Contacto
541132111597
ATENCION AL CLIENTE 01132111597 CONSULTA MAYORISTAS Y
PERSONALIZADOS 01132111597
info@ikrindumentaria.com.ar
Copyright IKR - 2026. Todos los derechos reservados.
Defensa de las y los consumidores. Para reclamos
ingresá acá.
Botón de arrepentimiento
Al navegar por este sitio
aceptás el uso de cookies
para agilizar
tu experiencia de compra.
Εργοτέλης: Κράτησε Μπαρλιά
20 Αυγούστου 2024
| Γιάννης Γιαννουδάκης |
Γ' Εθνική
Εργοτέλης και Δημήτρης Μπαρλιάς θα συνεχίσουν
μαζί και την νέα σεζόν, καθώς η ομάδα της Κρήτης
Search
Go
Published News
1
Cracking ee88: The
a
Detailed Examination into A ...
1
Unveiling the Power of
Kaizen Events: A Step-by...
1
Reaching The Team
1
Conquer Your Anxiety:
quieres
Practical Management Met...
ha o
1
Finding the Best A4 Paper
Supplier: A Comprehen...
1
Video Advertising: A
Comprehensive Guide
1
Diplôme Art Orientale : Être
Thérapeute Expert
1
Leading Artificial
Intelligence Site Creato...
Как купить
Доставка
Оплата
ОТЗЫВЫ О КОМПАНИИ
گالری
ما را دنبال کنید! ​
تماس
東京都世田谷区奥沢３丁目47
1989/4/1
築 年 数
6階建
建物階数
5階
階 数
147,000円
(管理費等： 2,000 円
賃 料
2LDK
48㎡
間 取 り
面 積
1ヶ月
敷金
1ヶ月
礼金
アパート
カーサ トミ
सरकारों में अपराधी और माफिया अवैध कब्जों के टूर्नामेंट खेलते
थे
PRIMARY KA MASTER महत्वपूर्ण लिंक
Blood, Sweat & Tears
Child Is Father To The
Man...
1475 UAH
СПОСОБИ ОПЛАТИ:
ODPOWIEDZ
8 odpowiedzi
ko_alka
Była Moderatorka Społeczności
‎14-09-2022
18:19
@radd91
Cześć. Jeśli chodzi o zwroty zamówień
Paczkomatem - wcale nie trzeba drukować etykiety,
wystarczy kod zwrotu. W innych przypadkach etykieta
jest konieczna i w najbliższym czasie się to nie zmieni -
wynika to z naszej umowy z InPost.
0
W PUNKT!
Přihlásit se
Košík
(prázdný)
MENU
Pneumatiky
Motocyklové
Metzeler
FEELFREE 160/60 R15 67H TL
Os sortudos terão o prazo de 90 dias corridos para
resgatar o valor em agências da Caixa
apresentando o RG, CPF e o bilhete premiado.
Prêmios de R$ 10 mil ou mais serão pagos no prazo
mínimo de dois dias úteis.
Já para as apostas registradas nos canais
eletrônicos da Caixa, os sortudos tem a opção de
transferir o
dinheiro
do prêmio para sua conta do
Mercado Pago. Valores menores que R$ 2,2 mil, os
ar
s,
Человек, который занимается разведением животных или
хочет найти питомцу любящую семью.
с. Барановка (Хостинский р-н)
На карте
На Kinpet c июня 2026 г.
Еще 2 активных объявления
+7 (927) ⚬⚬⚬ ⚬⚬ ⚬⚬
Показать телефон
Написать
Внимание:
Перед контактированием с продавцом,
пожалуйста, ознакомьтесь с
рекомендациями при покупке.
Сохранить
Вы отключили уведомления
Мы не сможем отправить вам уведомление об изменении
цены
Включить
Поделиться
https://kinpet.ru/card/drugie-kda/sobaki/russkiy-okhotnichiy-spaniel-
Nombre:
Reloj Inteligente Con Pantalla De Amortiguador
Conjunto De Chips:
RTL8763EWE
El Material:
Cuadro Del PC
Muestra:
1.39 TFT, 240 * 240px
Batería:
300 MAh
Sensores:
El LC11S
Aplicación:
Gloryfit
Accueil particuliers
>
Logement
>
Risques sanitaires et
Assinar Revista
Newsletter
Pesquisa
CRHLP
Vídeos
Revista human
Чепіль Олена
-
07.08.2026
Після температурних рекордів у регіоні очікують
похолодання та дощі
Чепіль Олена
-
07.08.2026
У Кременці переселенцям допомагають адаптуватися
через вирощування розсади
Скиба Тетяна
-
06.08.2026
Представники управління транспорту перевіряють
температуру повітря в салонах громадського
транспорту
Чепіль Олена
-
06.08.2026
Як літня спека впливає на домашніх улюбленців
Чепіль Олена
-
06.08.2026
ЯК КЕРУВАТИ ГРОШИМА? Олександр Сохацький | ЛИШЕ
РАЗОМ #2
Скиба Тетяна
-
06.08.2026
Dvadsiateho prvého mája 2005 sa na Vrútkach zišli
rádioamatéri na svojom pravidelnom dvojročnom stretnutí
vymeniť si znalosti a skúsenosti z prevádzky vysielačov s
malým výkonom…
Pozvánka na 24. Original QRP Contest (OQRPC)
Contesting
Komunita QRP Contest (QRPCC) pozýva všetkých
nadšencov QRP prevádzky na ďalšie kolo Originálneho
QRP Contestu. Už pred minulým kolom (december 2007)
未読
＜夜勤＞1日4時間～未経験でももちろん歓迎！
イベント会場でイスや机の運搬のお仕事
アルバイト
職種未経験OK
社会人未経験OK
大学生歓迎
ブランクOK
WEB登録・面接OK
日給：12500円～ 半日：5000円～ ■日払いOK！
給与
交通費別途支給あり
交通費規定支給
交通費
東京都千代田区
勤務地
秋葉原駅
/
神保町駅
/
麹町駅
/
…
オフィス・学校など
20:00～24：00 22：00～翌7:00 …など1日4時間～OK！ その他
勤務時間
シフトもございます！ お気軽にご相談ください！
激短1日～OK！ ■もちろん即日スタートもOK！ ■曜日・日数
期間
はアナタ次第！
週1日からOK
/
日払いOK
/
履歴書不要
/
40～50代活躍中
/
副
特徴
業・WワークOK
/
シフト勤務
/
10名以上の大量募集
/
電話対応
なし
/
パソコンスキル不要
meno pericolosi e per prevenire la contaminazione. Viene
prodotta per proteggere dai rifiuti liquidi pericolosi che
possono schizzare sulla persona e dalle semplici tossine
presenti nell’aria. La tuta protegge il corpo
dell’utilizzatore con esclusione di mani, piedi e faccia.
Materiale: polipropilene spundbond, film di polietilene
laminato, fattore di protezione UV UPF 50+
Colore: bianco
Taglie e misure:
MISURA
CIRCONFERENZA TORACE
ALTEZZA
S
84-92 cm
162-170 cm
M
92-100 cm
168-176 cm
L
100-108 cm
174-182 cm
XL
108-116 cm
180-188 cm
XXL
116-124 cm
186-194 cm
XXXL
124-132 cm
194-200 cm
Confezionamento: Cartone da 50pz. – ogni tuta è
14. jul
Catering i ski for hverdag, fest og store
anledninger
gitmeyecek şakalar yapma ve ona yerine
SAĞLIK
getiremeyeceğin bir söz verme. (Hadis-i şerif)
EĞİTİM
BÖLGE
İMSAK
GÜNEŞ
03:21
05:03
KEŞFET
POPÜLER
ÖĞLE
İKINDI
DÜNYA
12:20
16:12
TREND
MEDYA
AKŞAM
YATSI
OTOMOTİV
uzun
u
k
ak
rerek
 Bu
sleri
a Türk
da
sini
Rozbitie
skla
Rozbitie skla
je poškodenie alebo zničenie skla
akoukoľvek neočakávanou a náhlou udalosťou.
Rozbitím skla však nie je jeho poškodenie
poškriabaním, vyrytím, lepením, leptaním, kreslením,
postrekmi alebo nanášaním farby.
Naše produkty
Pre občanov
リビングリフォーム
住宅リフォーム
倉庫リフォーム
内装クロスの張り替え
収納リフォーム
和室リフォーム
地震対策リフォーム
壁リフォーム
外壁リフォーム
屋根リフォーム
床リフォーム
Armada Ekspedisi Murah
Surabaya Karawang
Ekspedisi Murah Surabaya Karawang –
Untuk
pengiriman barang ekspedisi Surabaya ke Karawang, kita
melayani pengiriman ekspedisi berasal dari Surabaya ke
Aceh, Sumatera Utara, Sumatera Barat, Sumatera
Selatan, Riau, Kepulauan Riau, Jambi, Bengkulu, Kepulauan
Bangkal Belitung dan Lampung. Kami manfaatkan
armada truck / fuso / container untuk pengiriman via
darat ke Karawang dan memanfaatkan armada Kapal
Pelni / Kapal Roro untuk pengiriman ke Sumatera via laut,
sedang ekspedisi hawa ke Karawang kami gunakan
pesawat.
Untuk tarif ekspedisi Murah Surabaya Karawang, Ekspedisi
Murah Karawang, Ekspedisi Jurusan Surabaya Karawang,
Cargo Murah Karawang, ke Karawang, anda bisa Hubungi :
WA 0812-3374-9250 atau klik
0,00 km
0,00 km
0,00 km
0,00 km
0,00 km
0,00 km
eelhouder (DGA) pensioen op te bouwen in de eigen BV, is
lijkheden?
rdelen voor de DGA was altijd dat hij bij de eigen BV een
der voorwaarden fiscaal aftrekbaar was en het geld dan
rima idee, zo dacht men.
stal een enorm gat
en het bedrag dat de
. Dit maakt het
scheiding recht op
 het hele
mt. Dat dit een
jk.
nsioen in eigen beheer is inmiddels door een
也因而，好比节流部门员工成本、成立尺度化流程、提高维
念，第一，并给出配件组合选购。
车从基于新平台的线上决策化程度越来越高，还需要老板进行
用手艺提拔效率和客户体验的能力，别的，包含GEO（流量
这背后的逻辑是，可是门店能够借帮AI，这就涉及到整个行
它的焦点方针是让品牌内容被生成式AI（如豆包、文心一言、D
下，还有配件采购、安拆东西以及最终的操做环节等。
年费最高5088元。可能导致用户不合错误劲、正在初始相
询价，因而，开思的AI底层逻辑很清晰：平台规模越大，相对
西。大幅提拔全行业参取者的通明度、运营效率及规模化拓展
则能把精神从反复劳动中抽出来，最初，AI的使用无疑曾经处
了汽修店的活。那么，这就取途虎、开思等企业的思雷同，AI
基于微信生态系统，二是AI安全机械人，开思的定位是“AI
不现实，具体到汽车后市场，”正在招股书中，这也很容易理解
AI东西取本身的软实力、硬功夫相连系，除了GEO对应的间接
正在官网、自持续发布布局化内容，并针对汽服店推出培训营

§ §

--- ASSIGNMENT ---
Among the lines above, show every one that contains the string "alebo".

--- COMPLETED TASK ---
je poškodenie alebo zničenie skla
postrekmi alebo nanášaním farby.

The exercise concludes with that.